> **Défi**:
Poursuivez la critique du film de Colpi reproduite ci-dessous, en reprenant juste après sa dernière phrase.

Dans cette dernière partie du film, Colpi confirme qu’il est le champion du monde du ton sur ton. Quand le film se resserre sur les deux acteurs, c’est la même rengaine : tout est joué au premier degré, souvent en décalage avec les enjeux de départ (on joue l’instant), aucune proposition n’est faite pour jouer sur autre chose que ce que les mots révèlent dans un premier temps de la situation (une mélodie jouée en canon au lieu d’y adjoindre une harmonie). Pourquoi la femme invite-t-elle le vagabond à dîner ? Quels sont ses motivations, ses doutes, ses espoirs ? Comment le vagabond perçoit-il cette intrusion dans sa vie ? Se doute-t-il de quelque chose ou au contraire veut-il surtout manger et aller voir ailleurs ? Une situation, c’est souvent la rencontre entre deux logiques qui s’affrontent, entre les motivations d’un des personnages et ceux d’un autre. La mise en scène doit poser ces questions et répondre à certaines d’entre elles. Une mise en scène qui ne pose aucune question, c’est un thriller sans énigme. Colpi est déjà mauvais dans le découpage technique, mais il ne sait donc pas non plus mettre en scène ses personnages. Certains réalisateurs se contentent parfois de faire l’un ou l’autre, Colpi a le coude posé sur le comptoir en regardant ses acteurs se noyer.

> **Données fournies**:
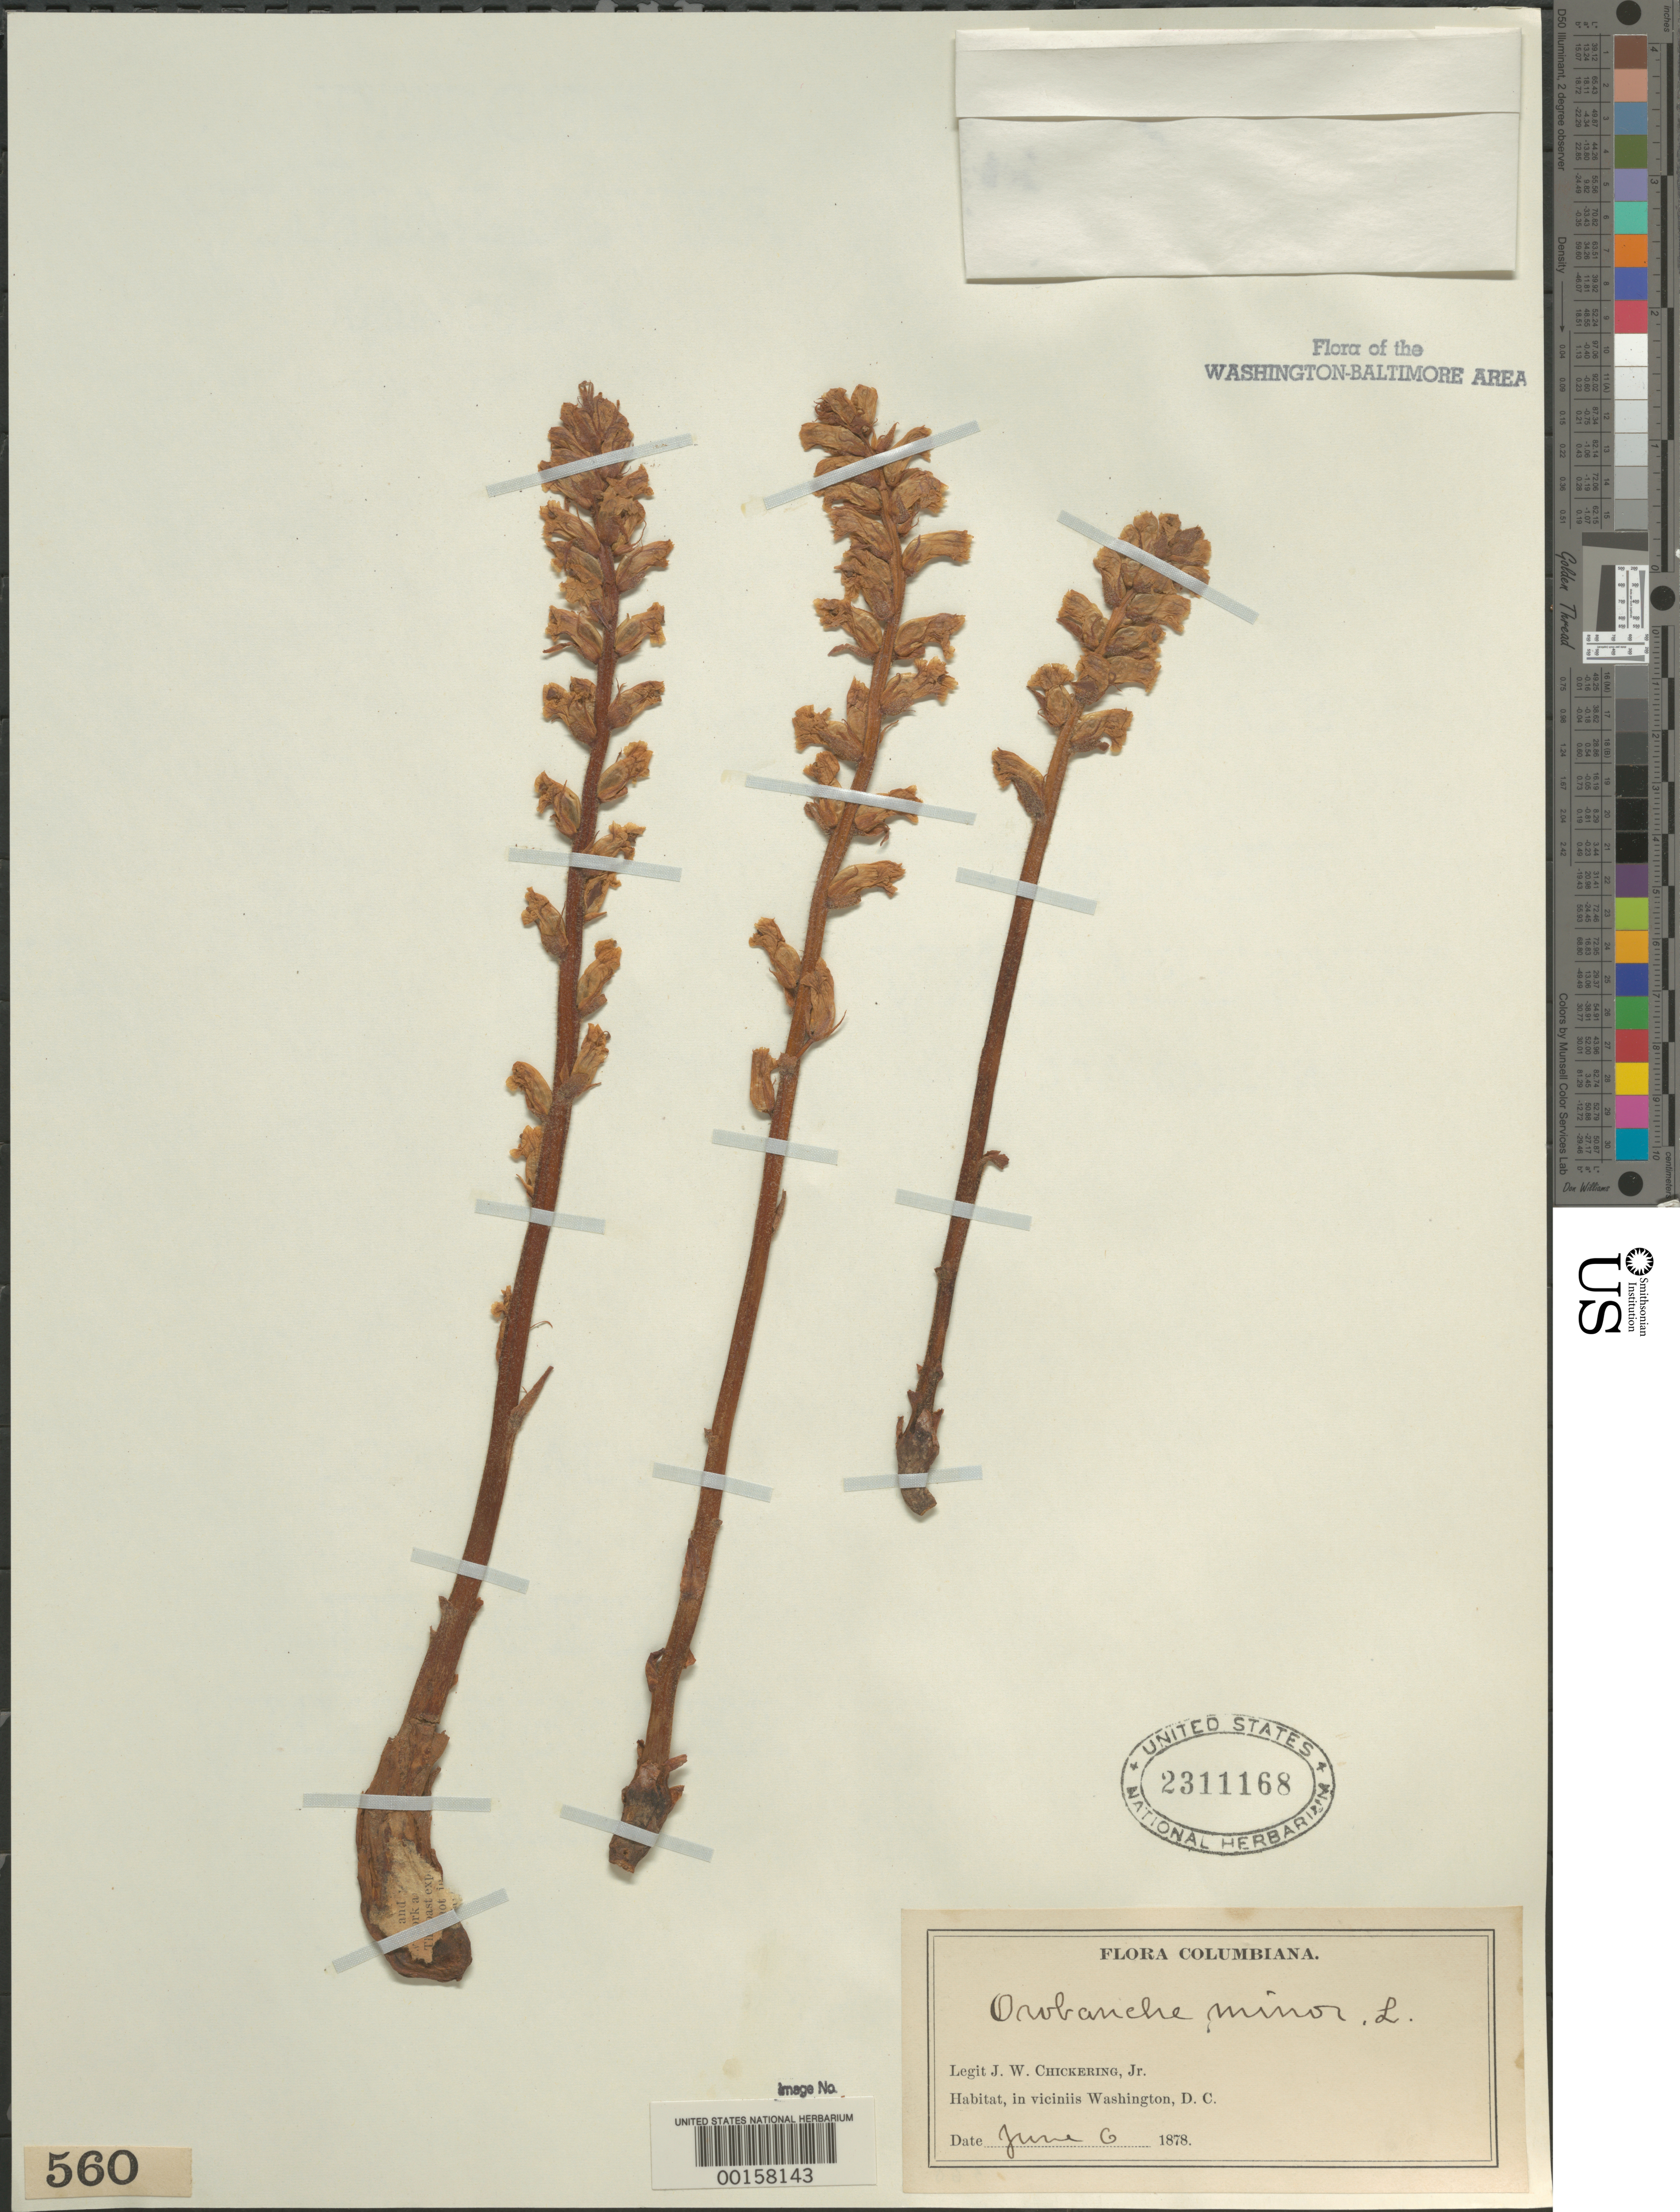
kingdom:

> **Corrigé**:
Georges Wilson est bien décevant dans ce contexte. Grand acteur du théâtre passé par le TNP, c’est aussi une des figures du théâtre de l’absurde, je ne suis pas sûr que le minimalisme de Duras soit un registre qui lui corresponde. Un acteur de théâtre donnera toujours trop d’importance aux mots de Duras et en oubliera d’investir un espace parallèle, parfois délaissé par les acteurs « classiques » : la situation. Quand on joue une situation, les objectifs des personnages viennent souvent en contradiction avec les paroles, c’est tout l’apport des méthodes de jeu héritées de Stanislavski dont le cinéma a su profiter à plein. Parce qu’à l’écran, il n’y a plus besoin de mettre en évidence le texte pour passer la rampe ; en gros plan, tout passe beaucoup mieux, donc il faut se servir de cet espace pour exprimer autre chose, en particulier une psychologie, qu’elle soit comprise ou non du spectateur, et faire ainsi rencontrer deux espaces pour qu’ils puissent communiquer (d’un côté, la logique personnelle des personnages, souvent intérieure et que les acteurs définissent sur un plateau à travers des objectifs définis ; de l’autre, la logique des mots, celle que les personnages rendent audible ; l’opposition entre ce que l’on exprime et ce que l’on pense, au théâtre, c’est une possibilité interdite, car impossible à mettre en scène).

Palme d’or à une époque où les palmes étaient politiques. On voit ça. Le néant, mémère. La catastrophe.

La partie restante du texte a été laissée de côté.